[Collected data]
* * * * *

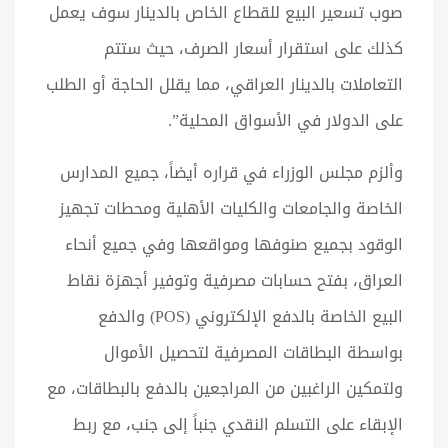
صوب تسعير البيع للقطاع الخاص بالدينار سوف يعمل
كذلك على استقرار أسعار الصرف، حيث ستتم
التعاملات بالدينار العراقي، مما يقلل الحاجة أو الطلب
على الدولار في الأسواق المحلية”.
وألزم مجلس الوزراء في قراره أيضاً، جميع المدارس
الخاصة والجامعات والكليات الأهلية ومحطات تجهيز
الوقود بجميع صنوفها ومواقعها وفي جميع أنحاء
العراق، بفتح حسابات مصرفية وتوفير أجهزة نقاط
البيع الخاصة بالدفع الإلكتروني (POS) والدفع
بواسطة البطاقات المصرفية لتحصيل الأموال
ولتمكين الراغبين من المراجعين بالدفع بالبطاقات، مع
الإبقاء على التسلم النقدي جنباً إلى جنب، مع ربط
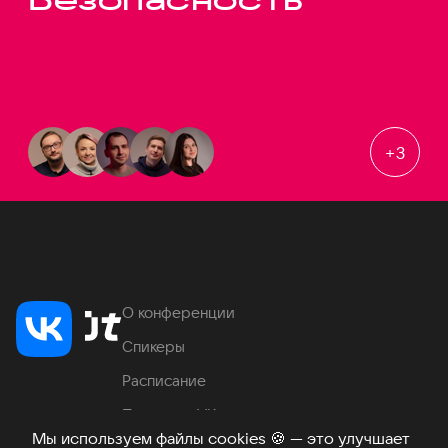
+
3
О конференции
Спикеры
Расписание
Продукты VK
Мы используем файлы cookies
🍪
— это улучшает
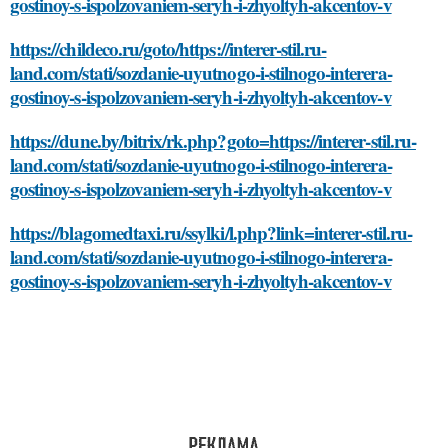
gostinoy-s-ispolzovaniem-seryh-i-zhyoltyh-akcentov-v
https://childeco.ru/goto/https://interer-stil.ru-
land.com/stati/sozdanie-uyutnogo-i-stilnogo-interera-
gostinoy-s-ispolzovaniem-seryh-i-zhyoltyh-akcentov-v
https://dune.by/bitrix/rk.php?goto=https://interer-stil.ru-
land.com/stati/sozdanie-uyutnogo-i-stilnogo-interera-
gostinoy-s-ispolzovaniem-seryh-i-zhyoltyh-akcentov-v
https://blagomedtaxi.ru/ssylki/l.php?link=interer-stil.ru-
land.com/stati/sozdanie-uyutnogo-i-stilnogo-interera-
gostinoy-s-ispolzovaniem-seryh-i-zhyoltyh-akcentov-v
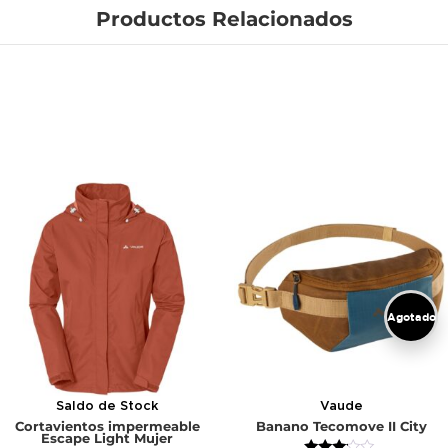
Productos Relacionados
Agotado
Saldo de Stock
Vaude
Cortavientos impermeable
Banano Tecomove II City
Escape Light Mujer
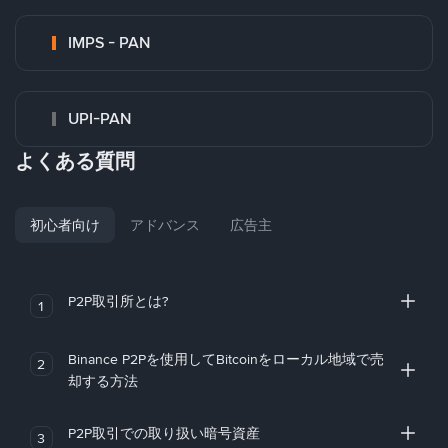
IMPS - PAN
UPI-PAN
よくある質問
初心者向け
アドバンス
広告主
P2P取引所とは?
1
Binance P2Pを使用してBitcoinをローカル地域で売
2
却する方法
P2P取引での取り扱い暗号資産
3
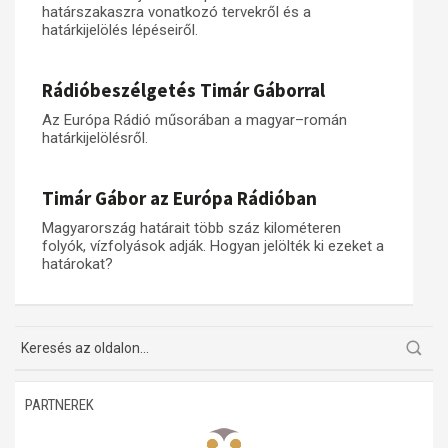
határszakaszra vonatkozó tervekről és a
határkijelölés lépéseiről.
Műhelymunkák
Rádióbeszélgetés Timár Gáborral
Az Európa Rádió műsorában a magyar–román
határkijelölésről.
Timár Gábor az Európa Rádióban
Magyarország határait több száz kilométeren
folyók, vízfolyások adják. Hogyan jelölték ki ezeket a
határokat?
PARTNEREK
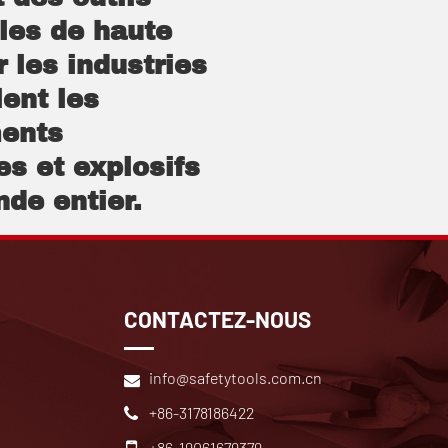
lles de haute
r les industries
ent les
ents
s et explosifs
de entier.
CONTACTEZ-NOUS
info@safetytools.com.cn
+86-3178186422
+86-19061679379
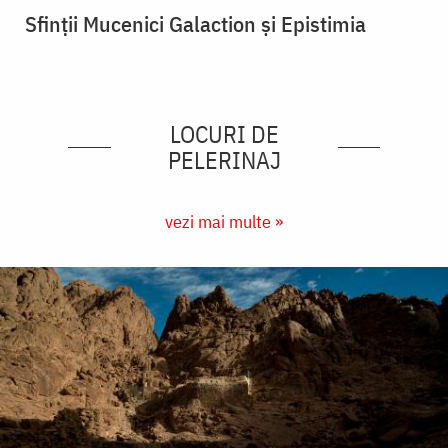
Sfinții Mucenici Galaction și Epistimia
LOCURI DE
PELERINAJ
vezi mai multe »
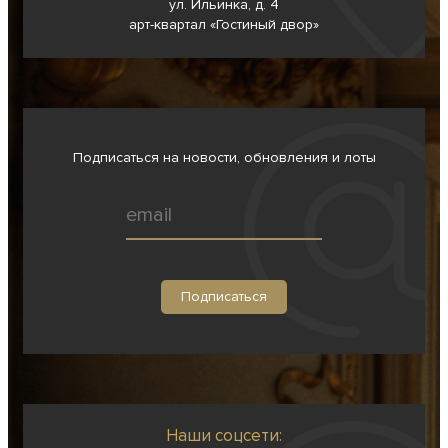
ул. Ильинка, д. 4
арт-квартал «Гостиный двор»
Подписаться на новости, обновления и лоты
Наши соцсети:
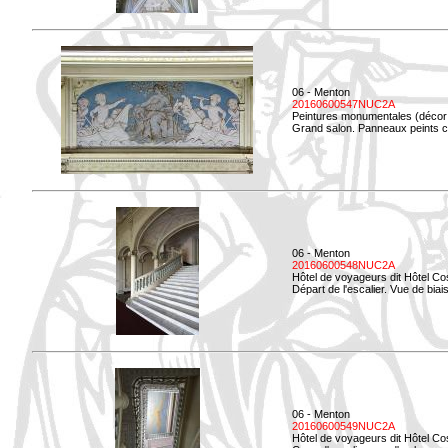
06 - Menton
20160600547NUC2A
Peintures monumentales (décor i
Grand salon. Panneaux peints co
06 - Menton
20160600548NUC2A
Hôtel de voyageurs dit Hôtel Co
Départ de l'escalier. Vue de biais
06 - Menton
20160600549NUC2A
Hôtel de voyageurs dit Hôtel Co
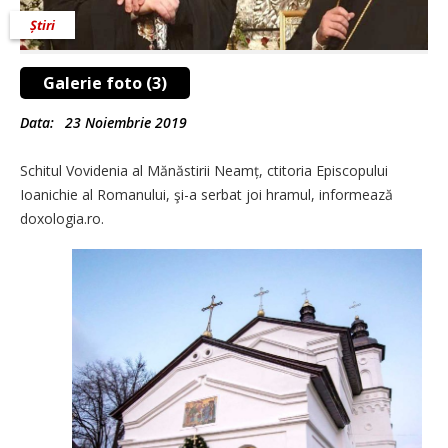
Știri
Galerie foto (3)
Data:
23 Noiembrie 2019
Schitul Vovidenia al Mănăstirii Neamț, ctitoria Episcopului
Ioanichie al Romanului, şi-a serbat joi hramul, informează
doxologia.ro.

* * * * *

• **Aim of the exercise**: Print all of the lines above verbatim, omitting the pictures.

• **Result of this exercise**:
صوب تسعير البيع للقطاع الخاص بالدينار سوف يعمل
كذلك على استقرار أسعار الصرف، حيث ستتم
التعاملات بالدينار العراقي، مما يقلل الحاجة أو الطلب
على الدولار في الأسواق المحلية”.
وألزم مجلس الوزراء في قراره أيضاً، جميع المدارس
الخاصة والجامعات والكليات الأهلية ومحطات تجهيز
الوقود بجميع صنوفها ومواقعها وفي جميع أنحاء
العراق، بفتح حسابات مصرفية وتوفير أجهزة نقاط
البيع الخاصة بالدفع الإلكتروني (POS) والدفع
بواسطة البطاقات المصرفية لتحصيل الأموال
ولتمكين الراغبين من المراجعين بالدفع بالبطاقات، مع
الإبقاء على التسلم النقدي جنباً إلى جنب، مع ربط
+
3
О конференции
Спикеры
Расписание
Продукты VK
Мы используем файлы cookies
🍪
— это улучшает
gostinoy-s-ispolzovaniem-seryh-i-zhyoltyh-akcentov-v
https://childeco.ru/goto/https://interer-stil.ru-
land.com/stati/sozdanie-uyutnogo-i-stilnogo-interera-
gostinoy-s-ispolzovaniem-seryh-i-zhyoltyh-akcentov-v
https://dune.by/bitrix/rk.php?goto=https://interer-stil.ru-
land.com/stati/sozdanie-uyutnogo-i-stilnogo-interera-
gostinoy-s-ispolzovaniem-seryh-i-zhyoltyh-akcentov-v
https://blagomedtaxi.ru/ssylki/l.php?link=interer-stil.ru-
land.com/stati/sozdanie-uyutnogo-i-stilnogo-interera-
gostinoy-s-ispolzovaniem-seryh-i-zhyoltyh-akcentov-v
Productos Relacionados
Agotado
Saldo de Stock
Vaude
Cortavientos impermeable
Banano Tecomove II City
Escape Light Mujer
IMPS - PAN
UPI-PAN
よくある質問
初心者向け
アドバンス
広告主
P2P取引所とは?
1
Binance P2Pを使用してBitcoinをローカル地域で売
2
却する方法
P2P取引での取り扱い暗号資産
3
határszakaszra vonatkozó tervekről és a
határkijelölés lépéseiről.
Műhelymunkák
Rádióbeszélgetés Timár Gáborral
Az Európa Rádió műsorában a magyar–román
határkijelölésről.
Timár Gábor az Európa Rádióban
Magyarország határait több száz kilométeren
folyók, vízfolyások adják. Hogyan jelölték ki ezeket a
határokat?
PARTNEREK
lles de haute
r les industries
ent les
ents
s et explosifs
de entier.
CONTACTEZ-NOUS
info@safetytools.com.cn
+86-3178186422
+86-19061679379
Sfinții Mucenici Galaction și Epistimia
LOCURI DE
PELERINAJ
vezi mai multe »
ул. Ильинка, д. 4
арт-квартал «Гостиный двор»
Подписаться на новости, обновления и лоты
Наши соцсети:
06 - Menton
20160600547NUC2A
Peintures monumentales (décor i
Grand salon. Panneaux peints co
06 - Menton
20160600548NUC2A
Hôtel de voyageurs dit Hôtel Co
Départ de l'escalier. Vue de biais
06 - Menton
20160600549NUC2A
Hôtel de voyageurs dit Hôtel Co
Știri
Galerie foto (3)
Data:
23 Noiembrie 2019
Schitul Vovidenia al Mănăstirii Neamț, ctitoria Episcopului
Ioanichie al Romanului, şi-a serbat joi hramul, informează
doxologia.ro.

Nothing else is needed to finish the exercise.